FOX 5 San Diego & KUSI News

The wettest June in San Diego history: A look back at Hurricane Boris

Rain drops on a window with blurred palm trees in the background.

SAN DIEGO — The remnants of Hurricane Boris created weather conditions that went down in San Diego County history.

According to the National Weather Service, heavy rains and thunderstorms swept the region in early June of 1990 as the tropical storm brought with it “a moist unstable air mass.”

Weather officials say Boris started as a “tropical wave” off the coast of Africa on May 20, 1990.

NWS describes a “tropical wave” as an elongated area of relatively low pressure (an inverted trough) or cyclonic curvature that moves east to west across the tropics.

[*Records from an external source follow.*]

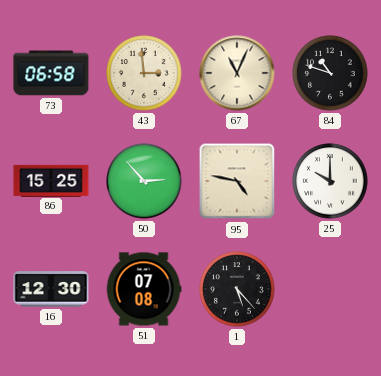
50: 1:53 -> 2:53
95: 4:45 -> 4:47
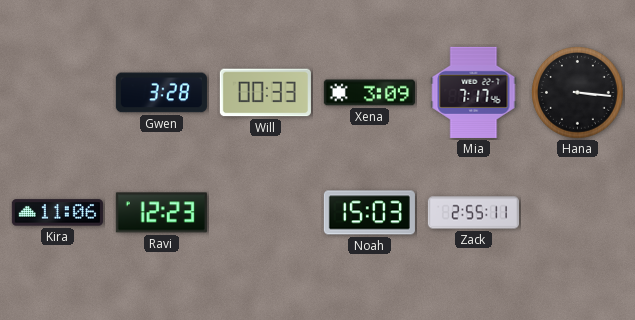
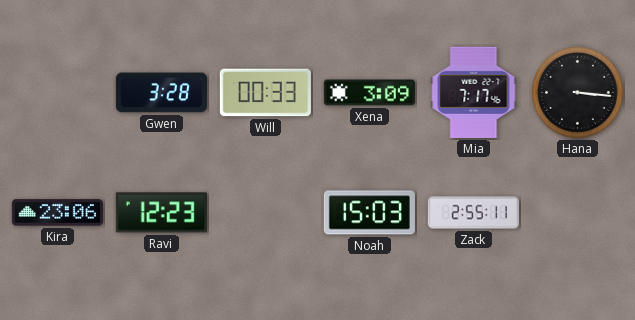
Kira: 11:06 -> 23:06
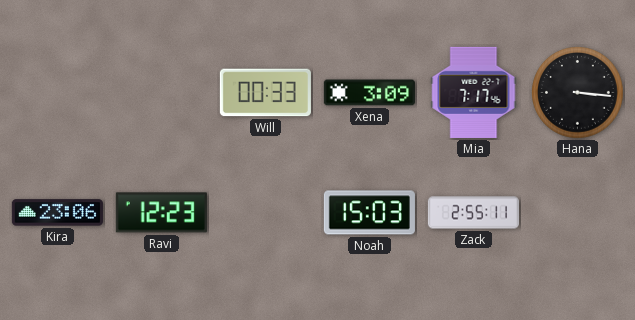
Gwen: 3:28 -> none
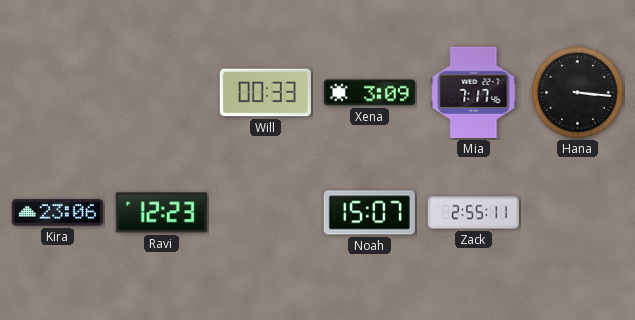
Noah: 15:03 -> 15:07
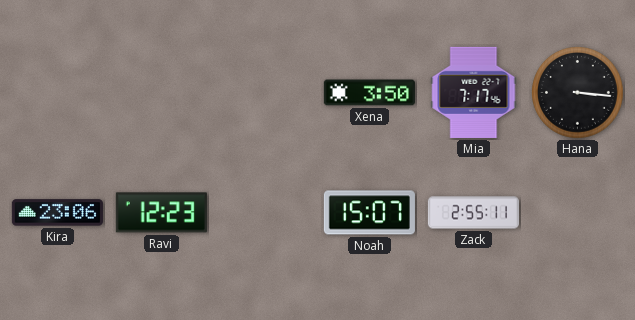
Will: 00:33 -> none
Xena: 3:09 -> 3:50
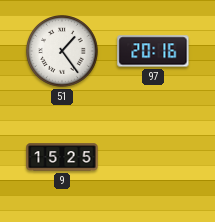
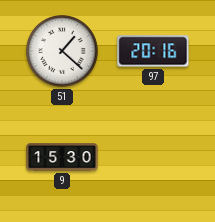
51: 1:24 -> 1:22
9: 15:25 -> 15:30
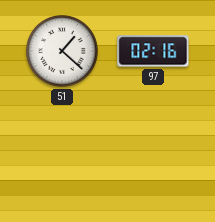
97: 20:16 -> 02:16
9: 15:30 -> none
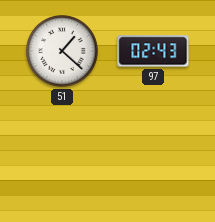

This type of topical weather condition can lead to the formation of a tropical cyclone, which NWS says is also known as an “easterly wave.”

That’s exactly what happened in 1990 as Boris spent half a month drifting across the Atlantic and East Pacific oceans before ultimately developing into a hurricane in early June 1990, just off the west coast of Mexico.

To be considered a hurricane, NWS says a tropical cyclone has to have maximum sustained surface winds of 74 mph or greater.

Though San Diego generally isn’t considered an area where the effects of hurricanes are felt, weather officials say Boris “single-handedly produced the wettest June in San Diego since records began in 1850.”

On June 10, 1990, NWS records show 0.49 inches fell in the City of San Diego, marking the greatest one-day total for June in recorded history. Two-day rainfall totals during that same time reached 0.87 inches, according to the data.

In present day, there’s no remnants of hurricane weather brewing off the Southern California coast, however, some San Diego County areas woke to patches of drizzle as “June Gloom” persists.